## Document section
For performance benchmarking, force-balance routing is the safer default. It
usually outperforms dropless routing in large-scale benchmarks and makes results
more comparable across dispatcher backends.

## Key Interactions

| Feature | Interaction |
|---|---|
| CUDA graphs | Best paired with `attn moe_router moe_preprocess` on dropless MoE |
| EP overlap | Helps when dispatcher time is still visible after backend tuning |
| FP8 | Often increases the relative importance of communication and host overhead |
| CPU affinity | Can matter as much as dispatcher choice on GB200 or GB300 |
| Pipeline layout | Poor PP or VPP layout can erase dispatcher gains |

## When To Use Each

### `alltoall`

- first correctness bring-up
- small EP configurations
- debugging communication regressions

### DeepEP

- Hopper or B200 deployments
- cross-node EP is clearly visible in profiles
- you want a mature intermediate step before testing HybridEP

### HybridEP

- GB200 or GB300 NVL72 systems
- large EP degrees
- memory headroom matters in addition to throughput

## Pitfalls

1. **Do not compare dispatchers on different stacks**: container, routing mode,
   PP layout, and CUDA-graph scope can move the result as much as the dispatcher.

2. **HybridEP is topology-sensitive**: it is not a universal win outside the
   hardware it was designed for.

3. **Both dispatchers need SM tuning**: default `moe_deepep_num_sms` (20) and
   `moe_hybridep_num_sms` (16) are reasonable starting points but rarely optimal.

4. **Force-balance and dropless are not interchangeable baselines**: keep the
   routing mode fixed when comparing dispatcher backends.

5. **Memory and throughput can trade off differently by model**: Qwen3-style
   runs may show a smaller speed delta than DSV3, but still justify HybridEP for
   memory headroom.

## Brief
In the notes on MoE dispatchers, what is the default value of `moe_hybridep_num_sms`?

Lines of data
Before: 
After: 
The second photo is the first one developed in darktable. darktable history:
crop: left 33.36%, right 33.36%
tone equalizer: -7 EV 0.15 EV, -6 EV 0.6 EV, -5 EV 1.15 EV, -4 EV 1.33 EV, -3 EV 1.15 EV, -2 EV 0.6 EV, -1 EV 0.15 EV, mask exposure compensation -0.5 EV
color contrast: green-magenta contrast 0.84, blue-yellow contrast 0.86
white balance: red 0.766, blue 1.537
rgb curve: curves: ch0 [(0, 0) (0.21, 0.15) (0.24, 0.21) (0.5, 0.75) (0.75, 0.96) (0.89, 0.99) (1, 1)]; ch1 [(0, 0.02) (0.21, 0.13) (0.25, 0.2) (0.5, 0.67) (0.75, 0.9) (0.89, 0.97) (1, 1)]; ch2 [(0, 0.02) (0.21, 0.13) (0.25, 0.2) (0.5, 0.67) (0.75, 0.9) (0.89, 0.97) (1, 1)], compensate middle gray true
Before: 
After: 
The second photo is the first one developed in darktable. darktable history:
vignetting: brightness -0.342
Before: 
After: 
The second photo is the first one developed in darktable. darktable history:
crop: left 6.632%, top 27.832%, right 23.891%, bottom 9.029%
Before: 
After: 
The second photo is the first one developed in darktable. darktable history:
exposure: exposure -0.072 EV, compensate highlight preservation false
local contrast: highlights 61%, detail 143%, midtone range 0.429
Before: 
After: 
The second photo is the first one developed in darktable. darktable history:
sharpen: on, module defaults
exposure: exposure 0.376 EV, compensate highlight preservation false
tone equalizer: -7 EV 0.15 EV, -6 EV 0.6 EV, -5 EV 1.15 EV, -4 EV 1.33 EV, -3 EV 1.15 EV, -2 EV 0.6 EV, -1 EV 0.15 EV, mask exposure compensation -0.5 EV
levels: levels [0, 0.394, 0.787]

## Response to the task
16